Nuray Salman: 1963 İstanbul doğumlusunuz. İlk, orta, lise öğreniminizi İstanbul’da tamamladınız. 1981-1990 yılları arasında değişik dergi ve gazetede sekreter ve redaktör olarak çalıştınız. 1995 yılında İngilterenin Cambridge şehrine politik mülteci olarak iltica ettiniz.Yine aynı şehirde Anglia Ruskin Üniversitesi’nde İngiliz Dili ve Dilbilim üzerine lisans eğitimi gördünüz. Yazar/Şair Sultan Karataş’ı sizin cümlelerinizle nasıl anlatırsınız? Çocukluğu, gençliği, yazın dünyasına girişini, nasıl başladığını öğrenmek istiyorum…
Sultan Karataş: Çocukluğum, İstanbul’un kenar bir gecekondu mahallesinde geçti. Tüm yoksunluklarına rağmen yaşamımın renkli yılları olarak anımsarım her zaman.
Babam nakliyeciydi, o dönemdeki çevreye kıyasla ekonomik anlamda ciddi bir yoksulluk yaşamadık desem yeridir. Babam iki evliydi… Bu konuyu biraz genişleteceğim zira hayatımda etkisi büyük… Anam, ikinci eş yani, on dört yaşında babamın ilk eşi Zeze’nin üstüne kuma olarak gelir.

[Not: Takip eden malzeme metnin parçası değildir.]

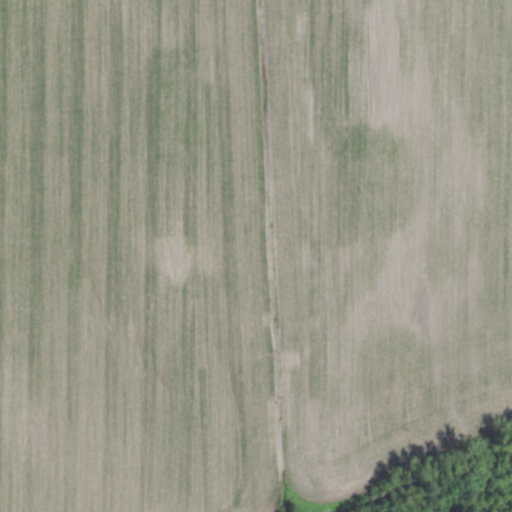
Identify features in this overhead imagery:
crop: (250, 248)
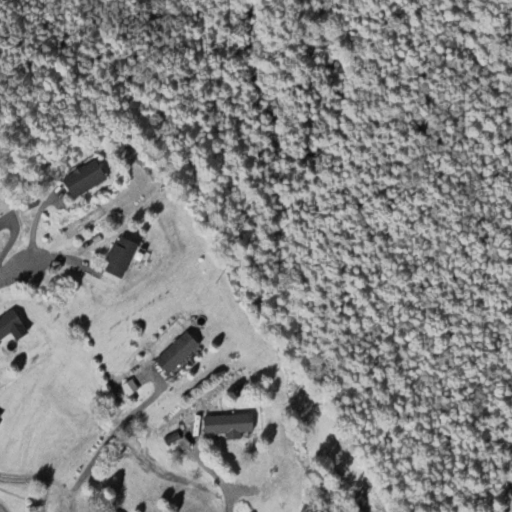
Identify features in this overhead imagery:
building: (84, 181)
building: (120, 259)
road: (13, 272)
building: (12, 328)
building: (177, 355)
building: (130, 389)
building: (228, 428)
road: (107, 441)
road: (216, 478)
road: (43, 479)
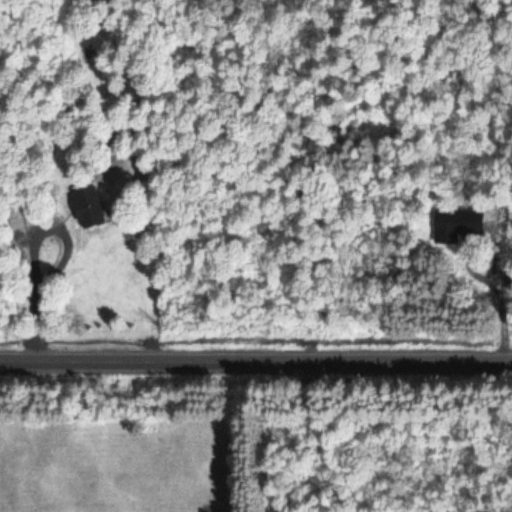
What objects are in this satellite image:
building: (89, 200)
building: (94, 215)
road: (34, 303)
road: (256, 359)
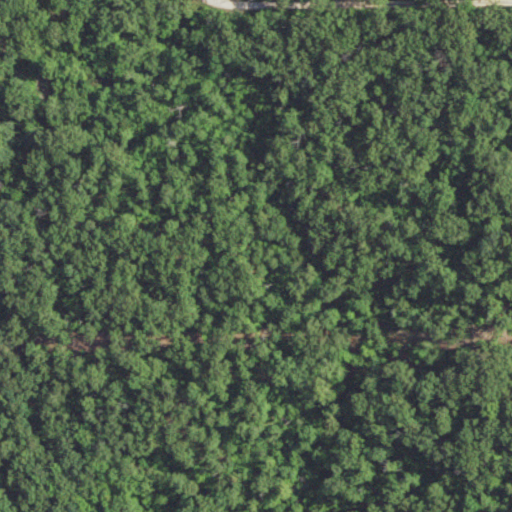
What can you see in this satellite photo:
road: (364, 4)
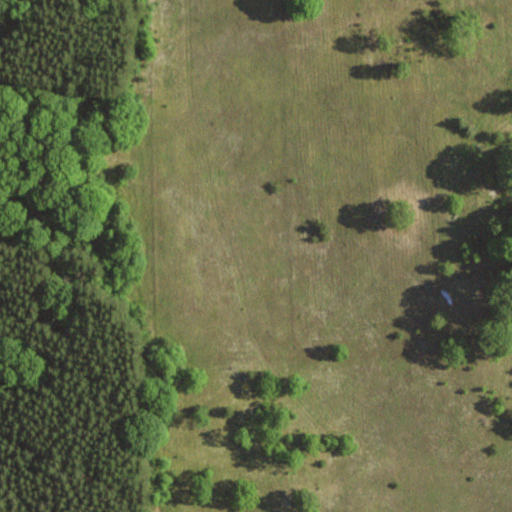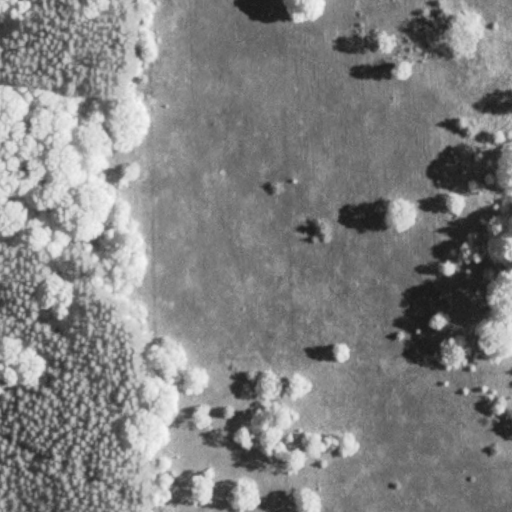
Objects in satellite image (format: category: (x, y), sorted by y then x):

Hayatımda derin etkileri olan kişidir Zeze. Zeze, Türkçe’yi yarım yamalak konuşurdu. Onun bu eksik görülen yanı bende bir artıydı. Okuma yazmayı öğrendiğim andan itibaren kalem- kağıda sarıldım, Kürtçe öğrenip Zeze’ye tercüman olmak istedim hep. Dilini konuşamadığım bir ülkeye gittiğimde hep Zeze’yle empati kurdum ve içim hep acıdı.

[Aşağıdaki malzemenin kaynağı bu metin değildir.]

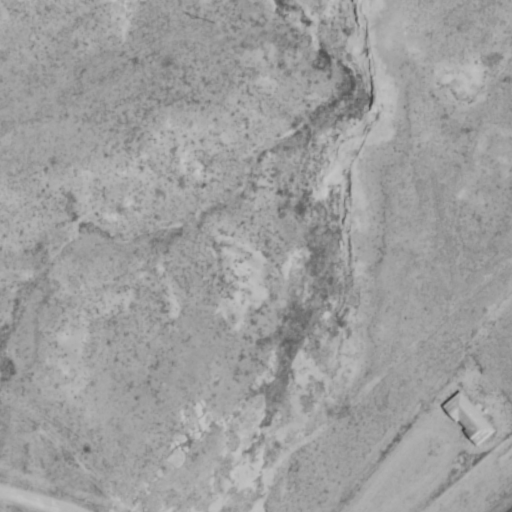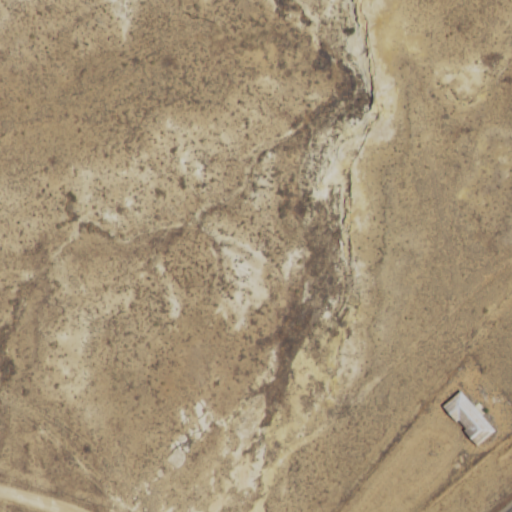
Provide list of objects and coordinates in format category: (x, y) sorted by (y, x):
road: (47, 475)
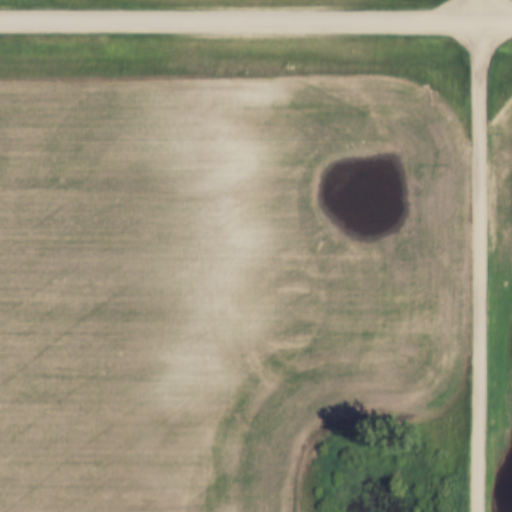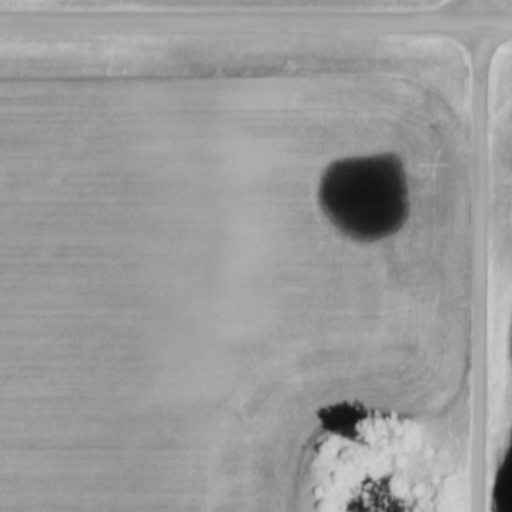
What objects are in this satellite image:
road: (479, 11)
road: (256, 22)
road: (479, 268)
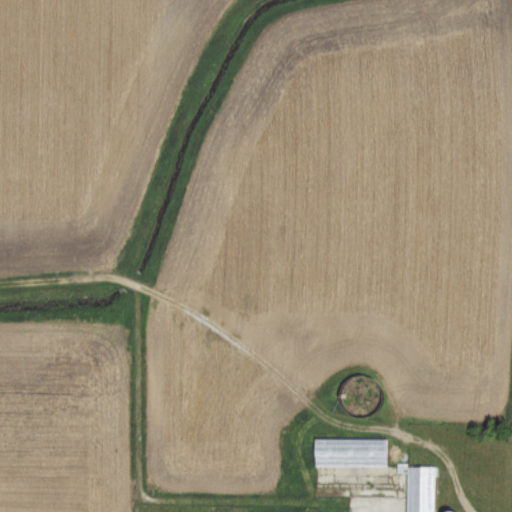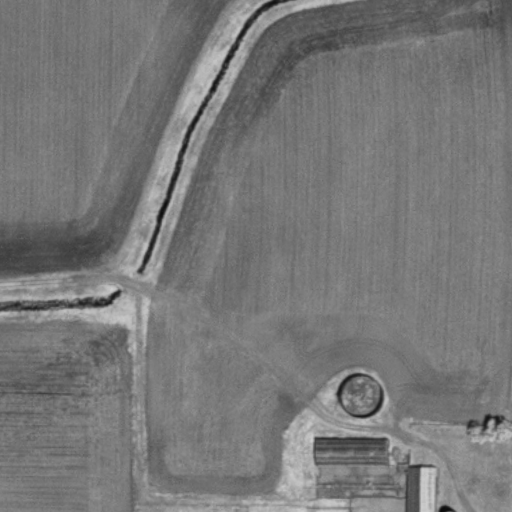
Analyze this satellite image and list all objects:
building: (349, 452)
building: (418, 487)
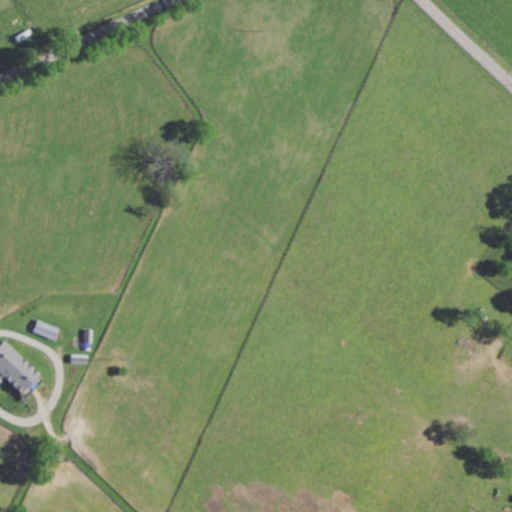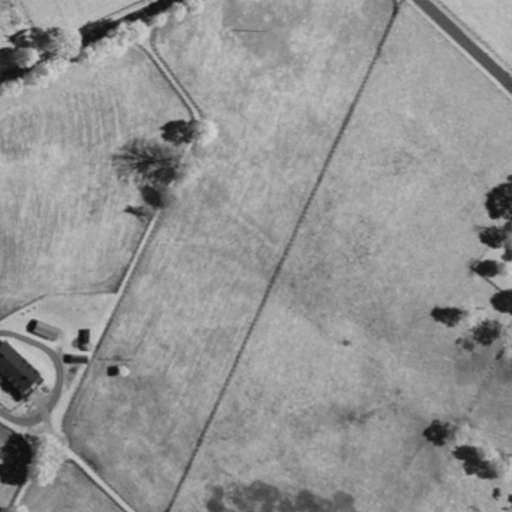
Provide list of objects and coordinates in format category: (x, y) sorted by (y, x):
road: (263, 2)
building: (45, 329)
building: (14, 368)
road: (58, 380)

Çocukluk yıllarım, kuponlarla ansiklopedi edinme zamanlarıydı memlekette… Hatta gazeteler çabucak biterdi ki bu yüzden gazete kuyruğu olduğu günler de hala aklımda. Ders çalışma masam hiç olmadı. Ama bir tahta sehpanın etrafını yastıklarla çevirip, güya odam var havasında ders çalışmaktan büyük haz duydum. Yarı kent-yarı köy kültürüyle yetiştim. Bu iki kültür arasındaki geçirgenlik, sımdı anlıyorum ki benim yazma kaynağım, hayatımın rengi…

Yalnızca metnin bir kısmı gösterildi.